- Born: August 29, 1986 (age 40)^{[citation needed]} New Jersey, U.S.^{[citation needed]}
- Education: Seton Hall University Fordham University
- Occupations: Sports television personality Sideline reporter
- Notable credit: UFC Ultimate Insider
- Spouse: Joseph Benavidez ​(m. 2015)​

= Megan Olivi =

Mixed martial arts reporter (born 1986)

Megan Olivi is an American sports news/events reporter who hosts UFC Ultimate Insider on Fox Sports 1 and is a sideline reporter on NFL on Fox.

==Early life==
Megan Olivi is the youngest of three children and was born in New Jersey. She spent the majority of her youth growing up in Nazareth, Pennsylvania. She is of Italian descent.

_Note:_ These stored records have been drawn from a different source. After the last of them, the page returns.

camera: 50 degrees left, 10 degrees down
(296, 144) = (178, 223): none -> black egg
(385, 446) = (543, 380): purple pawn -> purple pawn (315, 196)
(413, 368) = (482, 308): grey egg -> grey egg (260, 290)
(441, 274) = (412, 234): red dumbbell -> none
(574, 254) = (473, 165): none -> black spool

Olivi played softball in school and wanted to pursue a career in gymnastics but was not able to due to her family's financial situation.

==College years==
Olivi attended Seton Hall University where she earned a degree in political science as her undergraduate major. While attending Seton Hall, she interned with Fox News. Olivi then earned a master's degree in broadcast journalism at Fordham University.

==Journalism career==
Shortly after completing her master's degree, Olivi was offered an opportunity to cover the sport of Mixed Martial Arts in Las Vegas, Nevada and decided to move cross-country and take a chance on this career opportunity. After taking this new job, Olivi fell in love with the sport of Mixed Martial Arts while also continuing to polish her on-camera skills, most notably co-hosting the live Ultimate Fighting Championship (UFC) Preshow Fight Day. Olivi then went on to work for Fox Sports covering UFC events and hosting lifestyle segments for FoxSports.com.

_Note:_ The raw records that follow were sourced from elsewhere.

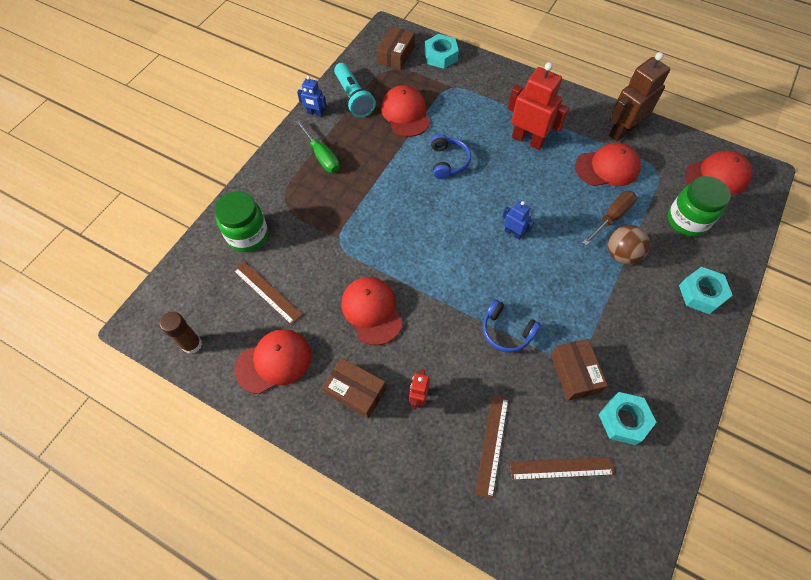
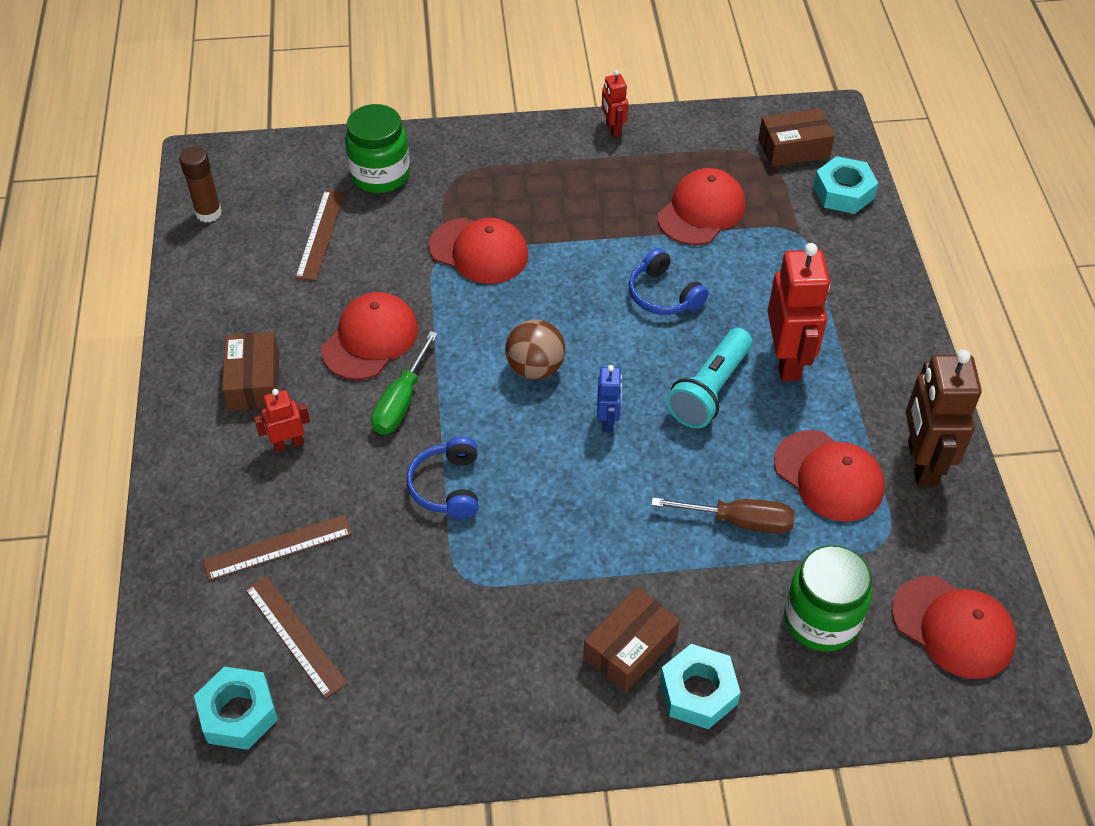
camera: 55 degrees right, 10 degrees down
(274, 361) = (238, 290): red cap -> red cap (479, 251)
(315, 113) = (613, 129): blue robot -> red robot
(322, 156) = (552, 173): green screwdriver -> green screwdriver (401, 402)
(353, 98) = (674, 149): turquoise flashlight -> turquoise flashlight (709, 390)
(448, 162) = (663, 295): blue headphones -> blue headphones turned 90 degrees clockwise
(574, 373) = (442, 590): brown box -> brown box (630, 648)
(621, 254) = (682, 561): brown ball -> brown ball (535, 368)
(622, 131) = (921, 463): brown robot -> brown robot turned 105 degrees counterclockwise
(623, 420) = (412, 677): turquoise nut -> turquoise nut (238, 713)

In February 2013, Olivi accepted a role as a correspondent for Fox 6 News San Diego covering the San Diego Padres as a Social Media Reporter while also hosting and producing a weekly magazine show called “Padres POV”. Olivi soon moved on from her career with the Padres and returned to Las Vegas to pursue a reporting opportunity with the UFC where she currently travels the world covering UFC events.

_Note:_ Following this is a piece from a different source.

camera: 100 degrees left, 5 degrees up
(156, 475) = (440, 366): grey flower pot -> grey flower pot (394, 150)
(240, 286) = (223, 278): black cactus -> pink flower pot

Olivi hosts UFC Ultimate Insider on Fox Sports 1. She has a series on UFC Fight Pass, The Exchange With Megan Olivi.

Olivi has worked as a sideline reporter for the NFL coverage on Fox since the 2021 season. She has teamed with color analyst announcers Aqib Talib, LaVar Arrington, and Jonathan Vilma, as well as play-by-play announcers Gus Johnson, Joe Davis, Brandon Gaudin, Jason Benetti, and Kenny Albert.

==2017 Miss Universe pageant==
Olivi was both a preliminary and final telecast judge at the 2017 Miss Universe pageant.

==Personal life==
Olivi is married to former UFC flyweight title challenger Joseph Benavidez.